There are lots of other recent Islam-related explosions in Egypt, Morocco,  Mali (including the November 20th hostage debacle from al Qaeda), Thailand, Western China, Indonesia, Malaysia, the Philippines and other nations in that world that could be cited as additional conflict zones, but for now, let’s just leave the list as noted in the red sections above. That should be more than enough to reflect the complexity of the Islam-driven conflict the world over, the greatest source of violence on earth.

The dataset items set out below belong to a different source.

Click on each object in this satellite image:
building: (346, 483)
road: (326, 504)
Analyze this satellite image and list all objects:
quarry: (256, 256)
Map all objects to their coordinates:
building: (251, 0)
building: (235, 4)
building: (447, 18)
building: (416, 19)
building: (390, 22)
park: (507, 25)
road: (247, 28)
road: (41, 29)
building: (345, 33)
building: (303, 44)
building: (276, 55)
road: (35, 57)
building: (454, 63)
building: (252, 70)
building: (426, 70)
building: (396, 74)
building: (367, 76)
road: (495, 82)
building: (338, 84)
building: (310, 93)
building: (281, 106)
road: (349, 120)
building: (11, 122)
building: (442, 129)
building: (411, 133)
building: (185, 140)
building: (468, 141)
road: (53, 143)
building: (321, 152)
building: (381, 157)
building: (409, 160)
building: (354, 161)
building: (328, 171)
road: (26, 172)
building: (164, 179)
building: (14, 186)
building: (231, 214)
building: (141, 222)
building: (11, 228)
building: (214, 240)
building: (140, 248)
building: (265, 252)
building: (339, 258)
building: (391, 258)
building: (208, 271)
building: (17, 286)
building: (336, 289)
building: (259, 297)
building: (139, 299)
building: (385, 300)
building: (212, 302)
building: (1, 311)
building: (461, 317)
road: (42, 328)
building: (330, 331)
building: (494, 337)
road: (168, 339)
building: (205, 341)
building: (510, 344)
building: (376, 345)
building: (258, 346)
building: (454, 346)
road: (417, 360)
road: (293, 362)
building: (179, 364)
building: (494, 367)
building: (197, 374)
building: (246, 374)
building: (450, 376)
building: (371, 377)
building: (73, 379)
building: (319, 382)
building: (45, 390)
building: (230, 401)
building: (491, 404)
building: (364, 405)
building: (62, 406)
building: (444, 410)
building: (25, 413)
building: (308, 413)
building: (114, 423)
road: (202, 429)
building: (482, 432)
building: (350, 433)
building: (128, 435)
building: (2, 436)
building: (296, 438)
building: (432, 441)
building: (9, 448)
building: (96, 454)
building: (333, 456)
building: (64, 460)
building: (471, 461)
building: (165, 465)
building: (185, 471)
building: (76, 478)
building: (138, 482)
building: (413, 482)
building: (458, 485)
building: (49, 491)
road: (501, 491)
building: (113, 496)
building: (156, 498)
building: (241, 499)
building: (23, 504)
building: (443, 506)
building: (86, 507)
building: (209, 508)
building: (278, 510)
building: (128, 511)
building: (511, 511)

With 90% of global violence today linked to Muslim insurrection of one form or another, it is easy to ignore the non-Islamic firestorms in Latin America, like the FARC (Fuerzas Armadas Revolucionarias de Colombia) rebellion in Colombia or the sure-looks-like-a-civil-war cartel bloodshed in Mexico, driven by demand for illicit narcotics in the United States and the massive illegal smuggling of guns (legally purchased in the U.S.) south into Mexico. But today’s blog is about the Islamic issues that are in the global spotlight right now.
Think about the complexity of dealing with all of the above Islam-related parties, the above internecine rivalries and the undercurrent of extremism that just seem to be getting worse. Some of these battles seem like distractions – like Saudis fighting Shiite Houthis in Yemen instead of deploying forces against ISIS. But when you think of the alignments needed to tame this beast, ISIS (and its ilk) is going to have its way with the world for quite a while. As long as they only face air attacks, they are willing to endure. They have even decentralized their military command to insure against strategic damage from drone strikes against their leadership.
Alignments? Yeah, like healing the great Sunni-Shiite rift that keeps Sunnis like Saudis and Shiites like Iranians from joining forces to a common end: killing ISIS that is dedicated to destroying both Iran and the Saudi monarchy. Add NATO power Turkey, directly impacted Syria and Iraq, Egypt as well as the United States and its European allies and Russia. Will France’s renewed commitment to the anti-ISIS fray based on the Paris attacks added to Russia’s rage at the destruction of their commercial airliner help erase some of these rivalries? Notice the absence of Israel and Palestine from the above list of required participants? Time will tell.
And who is going to address the regional economic collapse, the farms rendered fallow from global-warming-caused droughts, the lack of work, upside and hope among their young, even the college-educated? There are too many undercurrents to expect this global infection to be cured anytime soon. We cannot underestimate the seething pain from these socio-economic issues as great motivators of “nothing-left-to-lose” militant radicalization.
So let’s now cut to the mutterings of the vast majority of presidential candidates with simplistic bully-bully slogans-masquerading-as-solutions and compare their tough-dude words to the litany of conflicts, rivalries and socio-economic challenges that are the hard facts in this distorted world. Is the tough talk, the railing against refugees, the pledge of more airstrikes and supplying local anti-ISIS combatants offering a solution? Or simply playing into the battle plan that ISIS has mapped out, facilitating their recruiting of tens if not hundreds of thousands of new fighters as the West continues to provide irrefutable proof that this has now become a war between the West and Islam? Which candidate do you think really understands the complexities that really exist and the profound difficulty in taming this revolting set of beasts?
I’m Peter Dekom, and you’d think that after the debacles we caused in Iraq and Afghanistan, we would have learned to shy away from bully-bully simplistic slogans-instead-of-solutions to understand the complexities of our mission… you’d think!